There are no specific tests to diagnose neuralgia, but blood glucose analysis, blood tests, liver function, MRI, lumbar puncture and electromyography nerve conduction can be done to find out the problem.

Treatment of Neuralgia

The first function of the treatment is to relieve the pain, which often becomes desperate because it is so strong. After that, controlling or reversing the problem is ideal, but it is not always possible. Doctors often recommend to patients:

  • Painkillers;
  • Opiates;
  • Diphenylhydantoin;
  • Carbamazepine ;
  • Anticonvulsant medications.

In some cases, surgery is necessary to remove pressure on the nerve.

There are still other types of treatment that are known as:

  • Nerve blockers;
  • Local injections of medications to relieve pain;
  • Procedures to decrease nerve sensitivity (compression balloon, chemical injection, radiofrequency ablation);
  • Botox injection can be considered if the other types of treatment are not effective;
  • Acupuncture treatment as an alternative medicine can bring positive results;
  • Physiotherapy.

Medicines indicated for Neuralgia:

  • Tylex ;
  • Mionevrix ;
  • Alginac ;
  • Citoneurin ;
  • Dexalgen ;
  • Paco ;
  • Profenid .

It is always recommended to consult the doctor before starting any treatment, especially those who use medications. The self-medication can be an attitude that will bring more severe problems in the future.

Attention! 

NEVER self-medicate or stop using a medication without first consulting a doctor. Only he will be able to tell which medication, dosage and duration of treatment is the most suitable for his specific case. The information contained on this site is only intended to inform, not in any way intended to replace the guidance of a specialist or serve as a recommendation for any type of treatment. Always follow the instructions on the package insert and, if symptoms persist, seek medical or pharmaceutical advice.

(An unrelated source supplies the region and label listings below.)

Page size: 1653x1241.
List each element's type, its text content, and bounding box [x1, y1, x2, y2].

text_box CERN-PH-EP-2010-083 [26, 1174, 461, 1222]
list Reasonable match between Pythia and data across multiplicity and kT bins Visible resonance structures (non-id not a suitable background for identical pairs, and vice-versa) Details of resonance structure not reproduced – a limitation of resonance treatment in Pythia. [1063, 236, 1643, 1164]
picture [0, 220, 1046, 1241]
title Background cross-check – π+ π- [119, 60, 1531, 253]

Prognosis: living with the problem

Most complications occur due to untreated neuralgia. Find out which are the main ones:

  • Disability due to pain;
  • Surgical complication;
  • Perform unnecessary dental procedures before neuralgia is diagnosed;
  • Side effects of medications used to control pain.

Although the pain is very severe, the problem does not usually bring other health problems. The indicated is to look for a specialized professional so that he can find the best treatment.

Prevention

To prevent the disease, you need to control other problems, such as diabetes and chronic kidney failure. Also controlling blood glucose can prevent damage to patients with diabetes.

Herpes-zoster patients can use antiviral drugs and also the application of a vaccine may be necessary to prevent neuralgia.